You might be thinking that structuring and creating hierarchy through headings sounds like on-page SEO.
Here are the key differences:
In on-page SEO, the headings and the content below them can flow from top to bottom and make sense as one continuous page.
But when optimizing content for AI, you need to think in stand-alone chunks.
An AI tool does not read a page the same way that a web crawler does. It retrieves chunks of information as stand-alone units.
So you need to make stand-alone units of content, keeping context in mind, so that the answer will be complete and make sense.
Using the same example as before:
A user types:
What are the benefits of Chime's bill pay?
Even if Chime's page does get surfaced by AEO (because it is authoritative enough), the AI still has to decide what to pull from within that page.
If the benefits are buried halfway down the page, mixed into long paragraphs, or not clearly under a heading like "Benefits of Chime Bill Pay," the AI may:
- miss key benefits
- summarize the wrong section
- surface incomplete or less relevant information
- not give the reader the information that you had hoped if they ask an unanticipated question
But if the same content is structured so that:
- the benefits are under a clear heading
- the main benefits are listed first
- the content is chunked into short, scannable sections
then the AI is much more likely to surface the correct answer.
What does this look like in practice?
Using the same example as before:
A user types:
What are the benefits of Chime's bill pay?
But now imagine the user instead types:
Does Chime charge fees for bill pay?
(This content is made up as a demo example. It is not from Chime's website.)
Chime offers a range of mobile banking features designed to make managing money easier. Users can send money, receive direct deposits, and manage their accounts through the app.

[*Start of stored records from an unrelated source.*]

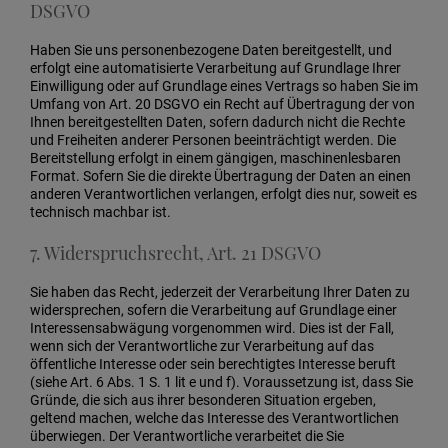
DSGVO
Haben Sie uns personenbezogene Daten bereitgestellt, und
erfolgt eine automatisierte Verarbeitung auf Grundlage Ihrer
Einwilligung oder auf Grundlage eines Vertrags so haben Sie im
Umfang von Art. 20 DSGVO ein Recht auf Übertragung der von
Ihnen bereitgestellten Daten, sofern dadurch nicht die Rechte
und Freiheiten anderer Personen beeinträchtigt werden. Die
Bereitstellung erfolgt in einem gängigen, maschinenlesbaren
Format. Sofern Sie die direkte Übertragung der Daten an einen
anderen Verantwortlichen verlangen, erfolgt dies nur, soweit es
technisch machbar ist.
7. Widerspruchsrecht, Art. 21 DSGVO
Sie haben das Recht, jederzeit der Verarbeitung Ihrer Daten zu
widersprechen, sofern die Verarbeitung auf Grundlage einer
Interessensabwägung vorgenommen wird. Dies ist der Fall,
wenn sich der Verantwortliche zur Verarbeitung auf das
öffentliche Interesse oder sein berechtigtes Interesse beruft
(siehe Art. 6 Abs. 1 S. 1 lit e und f). Voraussetzung ist, dass Sie
Gründe, die sich aus ihrer besonderen Situation ergeben,
geltend machen, welche das Interesse des Verantwortlichen
überwiegen. Der Verantwortliche verarbeitet die Sie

Bill pay is one of many tools available to customers. It allows users to pay bills electronically instead of mailing checks. Some users like that payments can be scheduled in advance. Chime also sends notifications when payments are processed.
Chime does not charge monthly fees and has no minimum balance requirements. It also offers early access to direct deposits.
In this version:
- the sentence about "no monthly fees" is not clearly tied to bill pay
- it's mixed in with unrelated product info
- it's not under a heading about fees
- it's not in a stand-alone chunk with context
So, using this dummy content, which is not really from Chime's site, when a user asks:
Does Chime charge fees for bill pay?
the AI may:
- pull the wrong sentence ("Chime does not charge monthly fees")
- answer the wrong question (about account fees, not bill pay fees)
- hallucinate a fee or say "it depends"
- give an incomplete or misleading answer
This is a start to understanding the bigger picture. UX writing and its relationship to AI tools is evolving every day.